#### What you have to do:
Look below for the lines from the one with "right shoulder: (681, 452)" to the one with "left back paw: (1035, 418)", and copy exactly those lines, both ends included.

++++ Data in this exercise

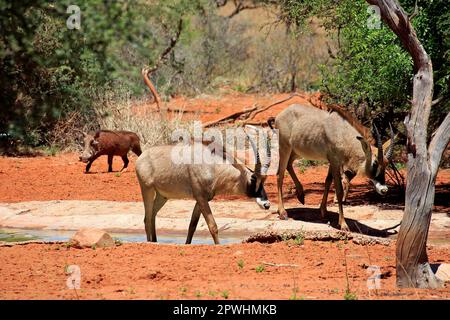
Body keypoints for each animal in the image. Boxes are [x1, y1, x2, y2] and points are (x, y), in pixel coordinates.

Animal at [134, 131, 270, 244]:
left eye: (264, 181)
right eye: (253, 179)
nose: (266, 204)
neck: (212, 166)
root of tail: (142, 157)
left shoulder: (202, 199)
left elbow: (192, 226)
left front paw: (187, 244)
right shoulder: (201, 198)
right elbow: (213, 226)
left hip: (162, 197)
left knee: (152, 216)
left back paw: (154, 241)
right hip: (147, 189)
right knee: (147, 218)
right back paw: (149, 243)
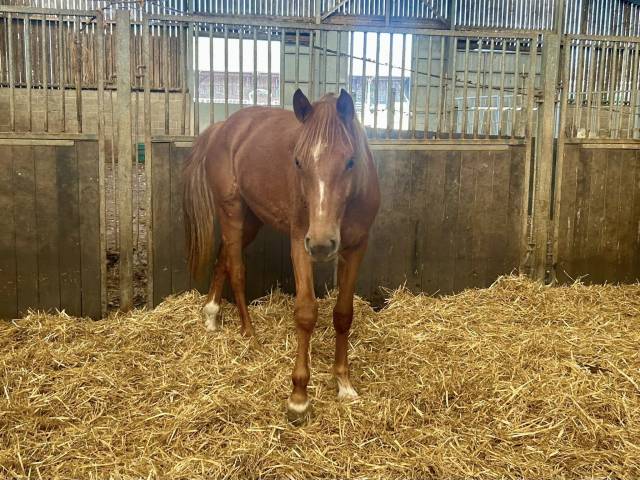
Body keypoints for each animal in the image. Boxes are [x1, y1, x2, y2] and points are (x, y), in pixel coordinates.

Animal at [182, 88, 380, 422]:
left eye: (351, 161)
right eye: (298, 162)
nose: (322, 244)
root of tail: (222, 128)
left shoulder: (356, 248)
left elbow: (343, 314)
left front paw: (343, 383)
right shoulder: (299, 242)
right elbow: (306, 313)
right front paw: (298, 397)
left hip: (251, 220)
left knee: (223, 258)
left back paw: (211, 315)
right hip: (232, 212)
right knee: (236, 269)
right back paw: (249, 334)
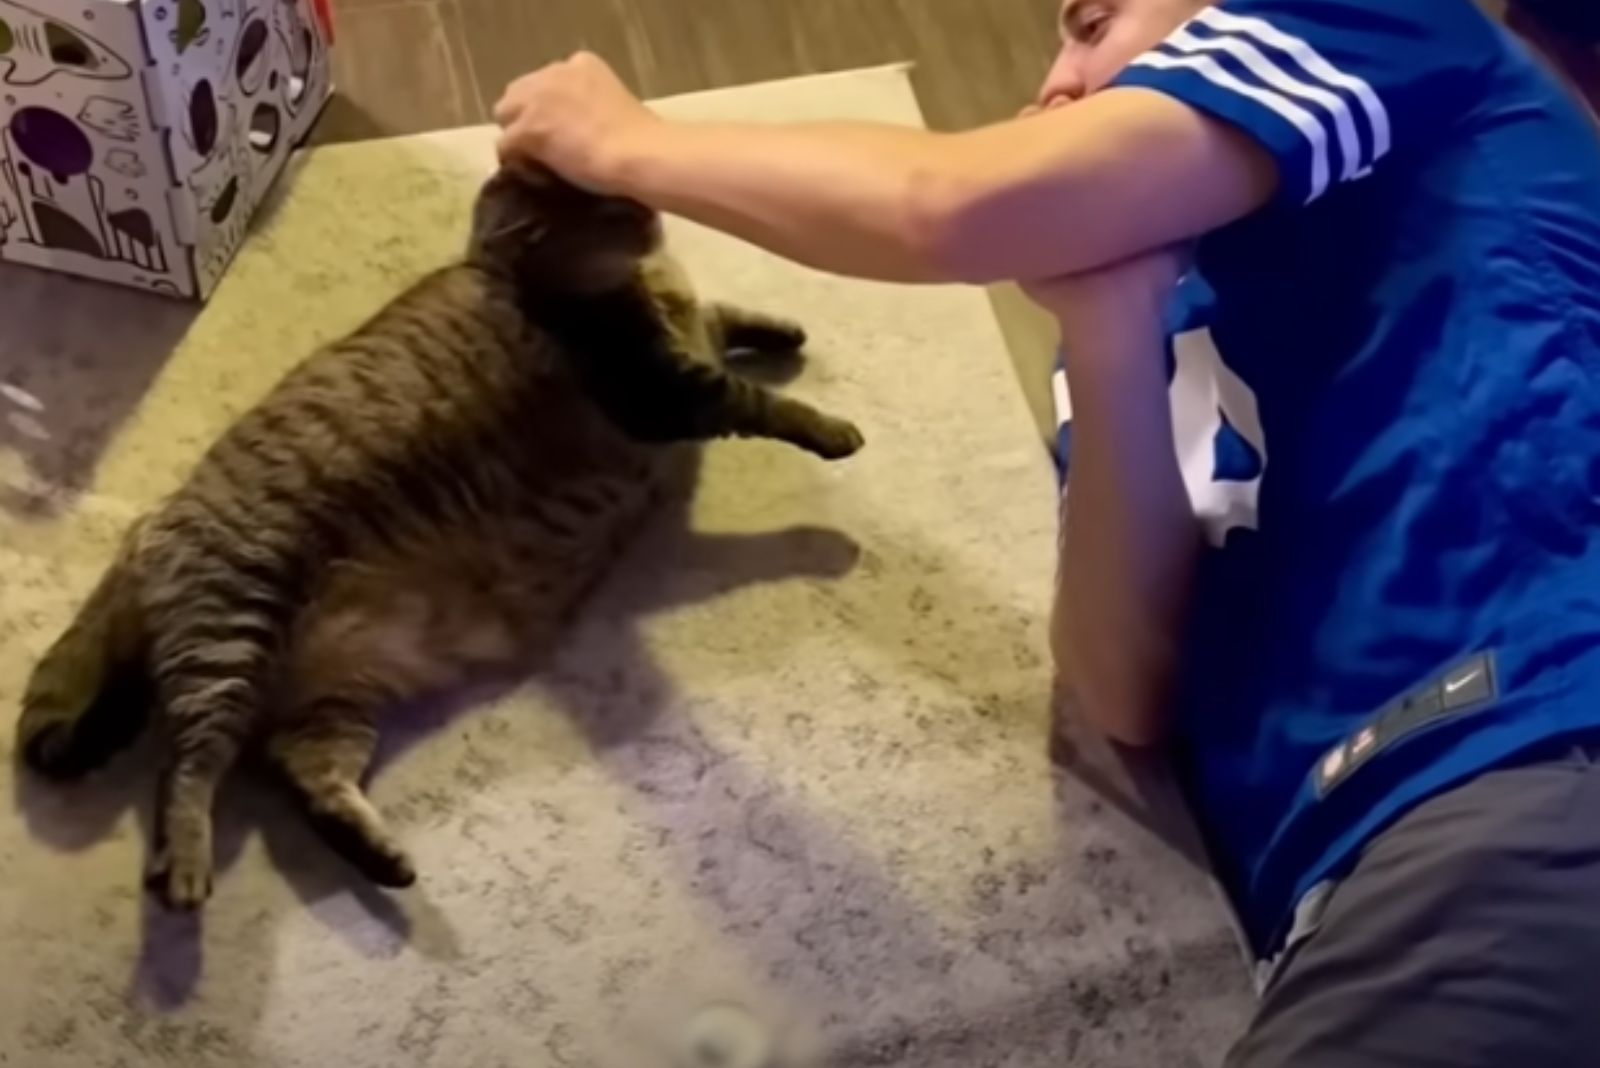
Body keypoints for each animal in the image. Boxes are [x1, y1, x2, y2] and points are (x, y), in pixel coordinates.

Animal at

++++++++
++++ Data in this exercise

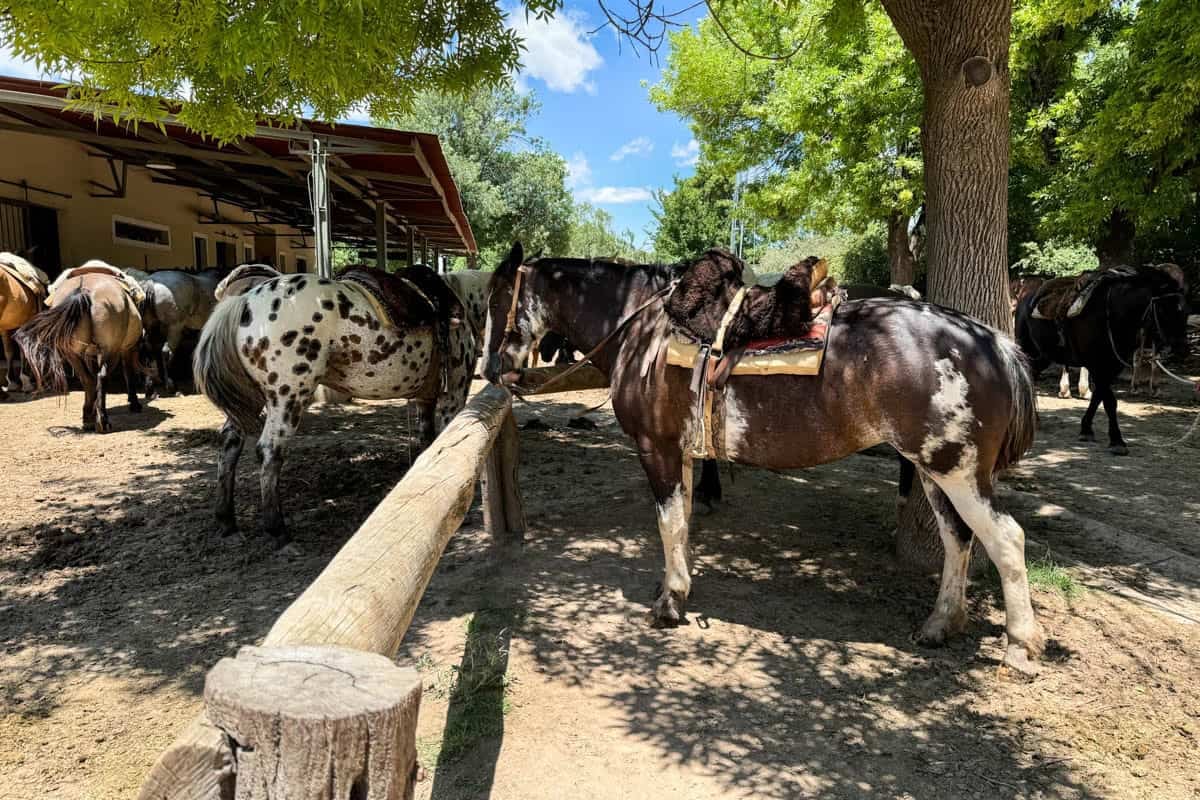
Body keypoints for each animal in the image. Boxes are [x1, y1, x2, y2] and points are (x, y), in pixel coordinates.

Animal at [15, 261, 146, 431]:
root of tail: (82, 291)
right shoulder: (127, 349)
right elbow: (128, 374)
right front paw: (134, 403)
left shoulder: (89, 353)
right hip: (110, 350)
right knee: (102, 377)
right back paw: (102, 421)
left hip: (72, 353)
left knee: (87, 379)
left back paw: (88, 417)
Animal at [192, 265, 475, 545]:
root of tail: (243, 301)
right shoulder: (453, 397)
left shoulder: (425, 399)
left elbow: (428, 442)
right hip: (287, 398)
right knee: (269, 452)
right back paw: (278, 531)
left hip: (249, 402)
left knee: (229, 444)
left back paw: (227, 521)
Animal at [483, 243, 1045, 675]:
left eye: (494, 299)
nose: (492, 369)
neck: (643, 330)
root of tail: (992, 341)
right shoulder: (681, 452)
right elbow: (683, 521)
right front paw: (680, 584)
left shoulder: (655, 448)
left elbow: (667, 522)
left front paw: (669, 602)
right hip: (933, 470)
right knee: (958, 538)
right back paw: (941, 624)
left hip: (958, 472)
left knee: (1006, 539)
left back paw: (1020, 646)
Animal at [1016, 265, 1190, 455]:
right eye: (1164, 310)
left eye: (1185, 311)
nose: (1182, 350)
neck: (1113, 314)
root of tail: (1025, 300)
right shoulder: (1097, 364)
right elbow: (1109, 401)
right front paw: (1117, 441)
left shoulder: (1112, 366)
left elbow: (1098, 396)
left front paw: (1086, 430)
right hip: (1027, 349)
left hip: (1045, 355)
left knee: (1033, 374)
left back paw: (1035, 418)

++++++++

#### Exercise solution:
right shoulder: (681, 452)
right elbow: (683, 521)
right front paw: (680, 584)
left shoulder: (655, 448)
left elbow: (667, 522)
left front paw: (669, 602)
right hip: (933, 470)
right knee: (958, 538)
right back paw: (941, 624)
left hip: (958, 472)
left knee: (1006, 539)
left back paw: (1020, 646)
Animal at [1016, 265, 1190, 455]:
right eye: (1164, 310)
left eye: (1185, 311)
nose: (1182, 350)
neck: (1113, 314)
root of tail: (1025, 300)
right shoulder: (1097, 364)
right elbow: (1109, 401)
right front paw: (1117, 441)
left shoulder: (1112, 366)
left elbow: (1098, 396)
left front paw: (1086, 430)
right hip: (1027, 349)
left hip: (1045, 355)
left knee: (1033, 374)
left back paw: (1035, 418)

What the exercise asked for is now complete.